Single-Image Systems or Automated Fabrics
In the Network Automation 101 webinar and Building Network Automation Solutions online course I described one of the biggest challenges the networking engineers are facing today: moving from thinking about boxes and configuring individual devices to thinking about infrastructure and services, and changing data models which result in changed device configurations.
The $1B question is obviously: and how do we get from here to there?
My ideas were heavily influenced by the Our Traditional Interop Breakfast discussions I had with Terry Slattery in times when Interop still found it worthwhile to invest into good speakers, and the fantastic blog post by Jeremy Stretch. Thank you both!
There are two fundamental ways to solve this challenge:
Build or buy a network automation solution that translates high-level data model (marketers prefer to use the word Intent) into device configurations that are then pushed to traditional network devices;
Buy a $vendor solution that pretends a whole network (for example, a data center fabric) is a single device. This trend started with shared-control-plane approaches like stackable switches, Cisco VSS and HP IRF, and was made way more scalable with reasonable architectures like Juniper QFabric, Cisco ACI, or Pluribus Networks Netvisor.
The major difference between the two: how much you can do when the thing breaks down (here’s what Douglas Adams had to say on this topic).
If you’re using a network automation solution (doesn’t matter whether it’s a bunch of Perl scripts, Ansible playbooks, or Cisco NSO), you can still log into individual devices, check their configuration, figure out how to fix stuff, and get the network patched together till a proper fix is implemented. Obviously, this approach only works if:
You thought about big red button that can stop the automation from overwriting your attempts to get the network up and running;
You haven’t fired all your network engineers due to misplaced unwavering belief in Easter Bunny and $vendor promises.
If you decided to go with the single-image solution from a $vendor you’re stuck with a broken network till they get their act together and figure out how to fix it, because in most cases you can’t troubleshoot what’s going on behind the scenes, and have no way of fixing it even if you’d be able to figure out what’s wrong.
At this moment pundits with more opinions than operational experience should start telling me how totally outdated I am and how every industry eventually moves from tinkerers to integrated solutions, citing modern cars as the prime example.
I totally agree with that sentiment, and would be perfectly fine with that approach… as soon as those same pundits could tell me where I can get a rental network when mine sits at a clueless mechanic for a month because the $vendor-approved testing equipment cannot identify what’s wrong with my network. No takers? I thought so.
Of course, you can make a counter-argument that the almighty $Cloud provides all the answers, and that might be a good-enough approach for many smaller organizations, but do keep in mind that you still need a network to get the data in and out of the cloud.
Everyone else has to decide whether they want to be able to mend the network should $vendor introduce a feature that doesn’t work as advertised, or drink awful free coffee and wait patiently whilst the business is on fire. Just remember that there is no silver bullet, no unicorn tears, and rarely some silver lining.
Disagree? Please let me know!
In any case, you need user interface that does transactions on services data model, which combined with infrastructure data model gets translated into device data model(s) which then get translated into device configurations.

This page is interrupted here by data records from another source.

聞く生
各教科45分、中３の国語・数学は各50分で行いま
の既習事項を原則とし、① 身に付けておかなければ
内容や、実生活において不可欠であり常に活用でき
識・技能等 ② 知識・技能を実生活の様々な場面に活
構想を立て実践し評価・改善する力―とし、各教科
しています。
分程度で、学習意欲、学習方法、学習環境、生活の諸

As for tools: some people build their front-end stuff, or use Ansible Tower (or AWX) as an approximation, others use all sorts of orchestration tools from vRealize to HP orchestration tool to Cisco NSO (and there are, I'm guessing, I few using Apstra).

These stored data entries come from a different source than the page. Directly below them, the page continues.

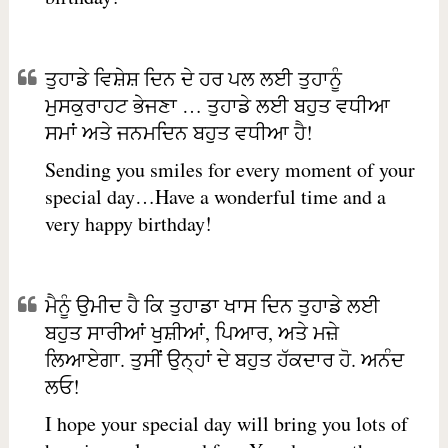
ਤੁਹਾਡੇ ਵਿਸ਼ੇਸ਼ ਦਿਨ ਦੇ ਹਰ ਪਲ ਲਈ ਤੁਹਾਨੂੰ
ਮੁਸਕੁਰਾਹਟ ਭੇਜਣਾ … ਤੁਹਾਡੇ ਲਈ ਬਹੁਤ ਵਧੀਆ
ਸਮਾਂ ਅਤੇ ਜਨਮਦਿਨ ਬਹੁਤ ਵਧੀਆ ਹੈ!
Sending you smiles for every moment of your
special day…Have a wonderful time and a
very happy birthday!
ਮੈਨੂੰ ਉਮੀਦ ਹੈ ਕਿ ਤੁਹਾਡਾ ਖਾਸ ਦਿਨ ਤੁਹਾਡੇ ਲਈ
ਬਹੁਤ ਸਾਰੀਆਂ ਖੁਸ਼ੀਆਂ, ਪਿਆਰ, ਅਤੇ ਮਜ਼ੇ
ਲਿਆਏਗਾ. ਤੁਸੀਂ ਉਨ੍ਹਾਂ ਦੇ ਬਹੁਤ ਹੱਕਦਾਰ ਹੋ. ਅਨੰਦ
ਲਓ!
I hope your special day will bring you lots of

The back-end depends on what you need to get done. Ansible, Salt, running Ansible playbooks from vRealize... tons of options.
And yes, a lot of that is in my courses.
"if multivendor:"
Build or buy a network automation solution that translates high-level data model (marketers prefer to use the word Intent) into device configurations that are then pushed to traditional network devices;
"else:"
Buy a $vendor solution that pretends a whole network (for example, a data center fabric) is a single device. This trend started with shared-control-plane approaches like stackable switches, Cisco VSS and HP IRF, and was made way more scalable with reasonable architectures like Juniper QFabric, Cisco ACI, or Pluribus Networks Netvisor.